Machine Learning Thoughts

Some thoughts about philosophical, theoretical and practical aspects of Machine Learning.

About

My Photo

Favorite Links

  • Publications
  • Homepage

Categories

  • Artificial Intelligence
  • Data Mining
  • General
  • Links
  • Machine Learning
  • Personal
  • Pertinence
  • Philosophy
  • search engine
  • Theory

Recent Comments

  • freight on Why do we do Science?
  • freight on Why do we do Science?
  • Poker Ohne Einzahlung on Decision-making
  • Bonus Senza Deposito on Decision-making
  • Bonus sans dépôt on Decision-making
  • anti cellulite on Happiness of a scientist II: the 80/20 rule
  • Thesis Writing on The Failure of AI
  • nail school online on Happiness of a scientist II: the 80/20 rule
  • anti cellulite on The Failure of AI
  • Facebook advertising on Happiness of a scientist I: rationalization

Related blogs

  • Sam Cook
  • Group blog
  • Grant Ingersoll
  • Hal Daume III
  • ?Notes
  • Fernando Diaz
  • Matthew Hurst
    Director of Science and Innovation, Nielsen BuzzMetrics; co-creator of BlogPulse.
  • Daniel Lemire
  • Leonid Kontorovich
  • Cognitive Daily

Archives

  • February 2007
  • November 2006
  • September 2006
  • June 2006
  • May 2006
  • April 2006
  • March 2006
  • February 2006
  • January 2006
  • November 2005

Favorite Books

  • Advanced Lectures on Machine Learning : MLSS 2003 (Olivier Bousquet, Ulrike von Luxburg, Gunnar Rätsch eds)
  • Algorithmic Learning in a Random World (Vladimir Vovk,Alex Gammerman,Glenn Shafer)
  • Probability and Finance: It's Only a Game! (Glenn Shafer,Vladimir Vovk)

Machine Learning (Theory)

Add me to your TypePad People list
Subscribe to this blog's feed
Blog powered by TypePad

Other links

  • Listed on BlogShares
My Squidoo Lens

The Failure of AI

In the early days of AI, scientists thought they would be able to build an intelligent computer by the end of the 20th century. This raised various fears about computers eventually taking over the world, and human beings replaced by robots.
Not only this did not happen yet but we are very far from this!
But what is even worse is that we are now following a somewhat opposite trend. There are many tasks at which humans are far better than computers, but instead of trying to build better algorithms for these tasks, people are now trying to find ways to better make use of human intelligence, or rather to automate this usage!
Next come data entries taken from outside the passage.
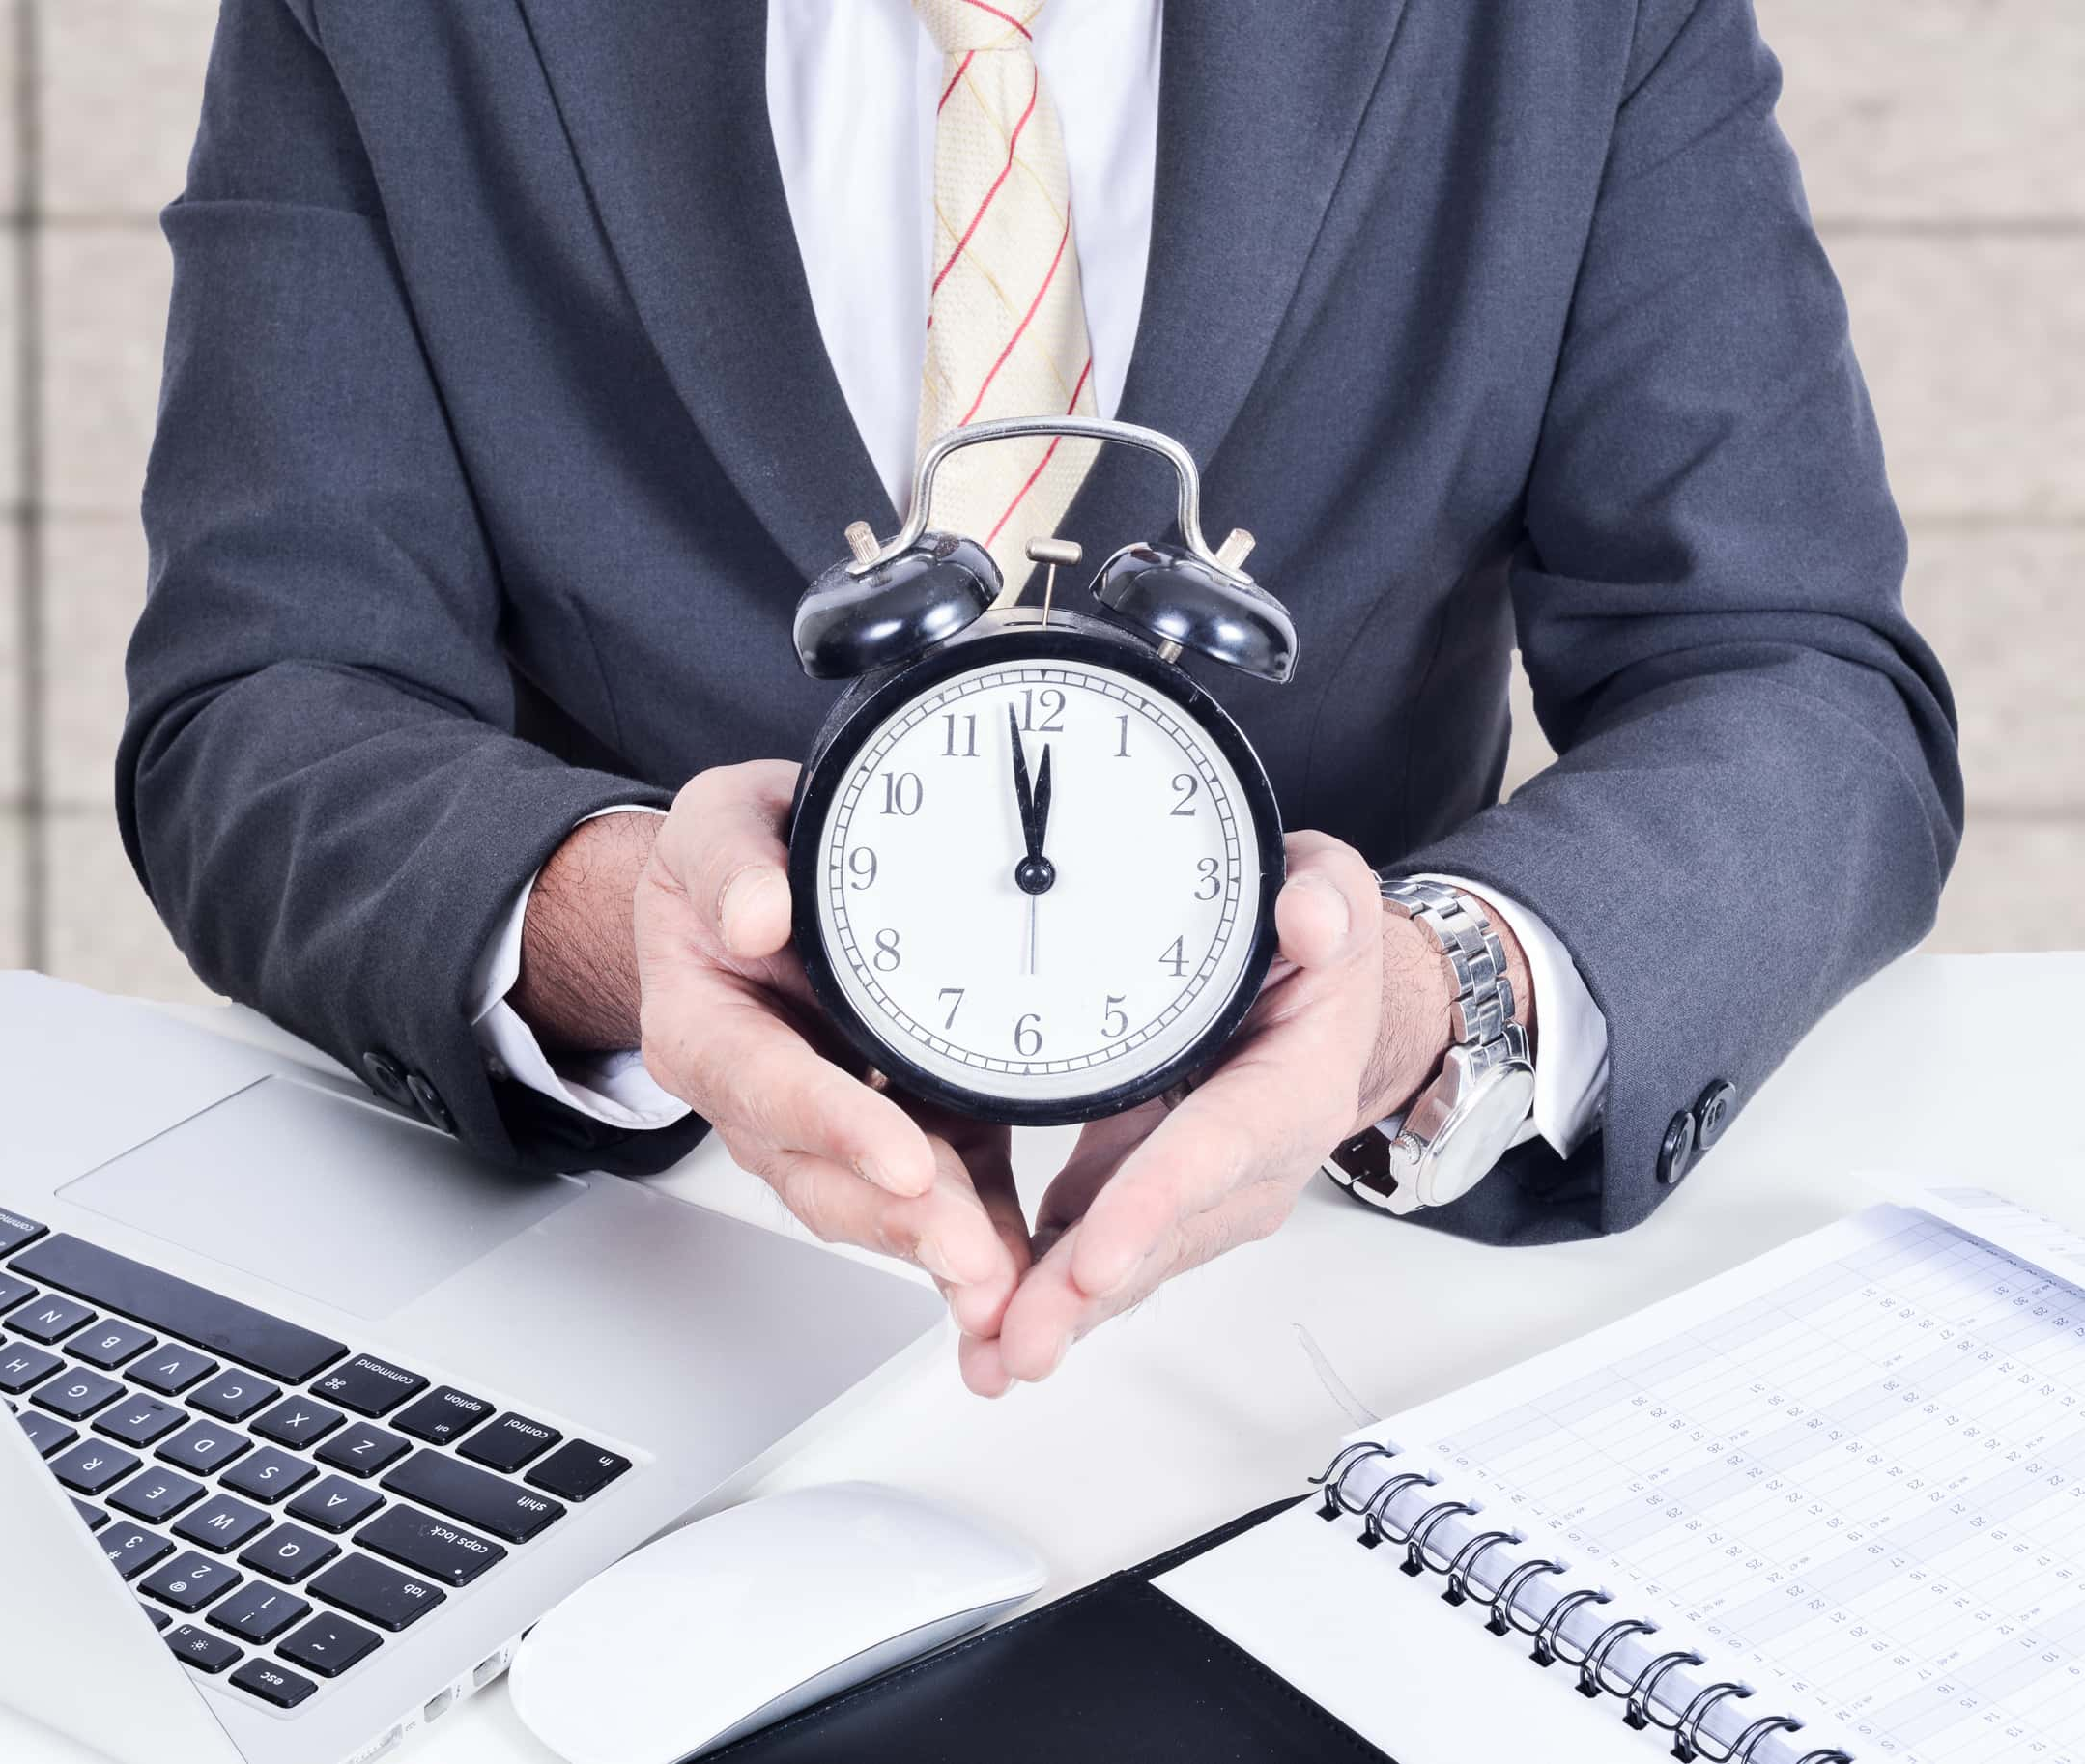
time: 11:58
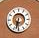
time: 6:32
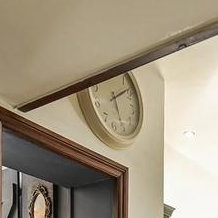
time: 5:08
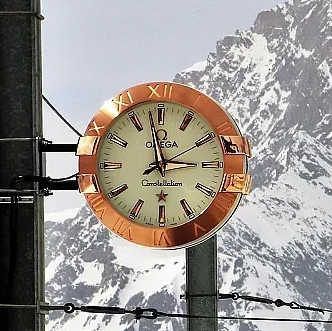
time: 2:58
Two examples of this: Luis von Ahn's "Artificial artificial intelligence" and Amazon's "Mechanical Turk".

Luis von Ahn has designed a couple of internet games whose purpose is to make players perform useful tasks such as labeling images. Amazon is taking this to the industrial scale (although not as a game anymore) by allowing people to design programs which include calls to web services which are actually executed by paid humans (e.g. your program calls "translate(text)" and the text is sent to someone who translates the text and return the result)!

Update (21/12/2006): I found a related article in the Boston Globe, citing other examples of the same kind, such as Mozes Mob, a cell phone Q&A service powered by humans.

November 30, 2006 in Artificial Intelligence, Data Mining, Machine Learning | Permalink | Comments (45) | TrackBack (1)

Machine Learning Search Engine

Google custom search engines are a very nice idea.
I have started to create such a custom search engine for Machine Learning research. It is still preliminary, so feel free to suggest URLs or categories to add to it.
Here is the link (Update: I removed the search box from this blog as it did not work, you should use the above link to try it out)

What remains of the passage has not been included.